As part of the high-volume agreement, new production vehicles will use Mobileye’s EyeQ computer chips and software to support features under the Ford Co-Pilot360 Technology. Used to help precisely identify what the windshield camera in a vehicle can see – including lane markings, traffic signs, pedestrians and other vehicles – Mobileye’s technology will support features such as Lane-Keeping System, Auto High-Beam headlamps, Pre-Collision Assist with Automatic Emergency Braking and Intelligent Adaptive Cruise Control, as well as Active Drive Assist hands-free driving coming to the all-new Mustang Mach-E and all-new F-150.
Ford will take advantage of Mobileye’s technology throughout the life of its next-generation production vehicles, including F-150 and Mustang Mach-E, as well as future products that offer advanced driver-assistance systems features.

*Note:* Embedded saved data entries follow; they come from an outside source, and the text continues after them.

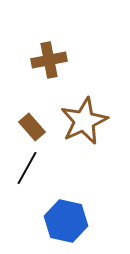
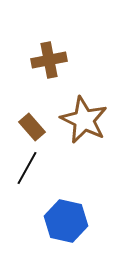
brown star: moved 1 px up; rotated 21 degrees counterclockwise
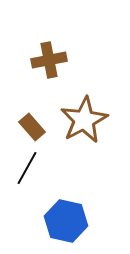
brown star: rotated 18 degrees clockwise
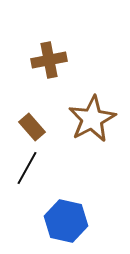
brown star: moved 8 px right, 1 px up
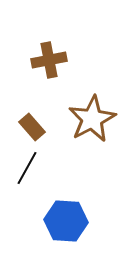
blue hexagon: rotated 9 degrees counterclockwise
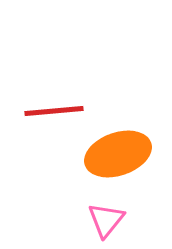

While Ford and Mobileye have worked together for years, this marks the first time Ford is committing to the company’s technology for the entire lifecycle of its next-generation vehicles. Both parties will work with designated Ford Tier 1 providers to supply the technology for vehicle integration.
Additionally, Ford is evaluating the use of Roadbook in its vehicles. Roadbook uses anonymized, crowd-sourced data from vehicle cameras to build a high-definition map that can be accessed by vehicles and leveraged by driver-assist technology, including hands-free driving features like available Active Drive Assist.
New production Ford vehicles will use Mobileye’s EyeQ3 and EyeQ4 for Level 1 and Level 2 advanced driver-assistance systems platforms. The EyeQ family is set apart from the competition by its ability to support complex and computationally intense vision processing while maintaining low power consumption even when located on the windshield of a vehicle. Building on the capabilities of its predecessors, EyeQ4 can process multiple sensors and other inputs required for driver-assist features.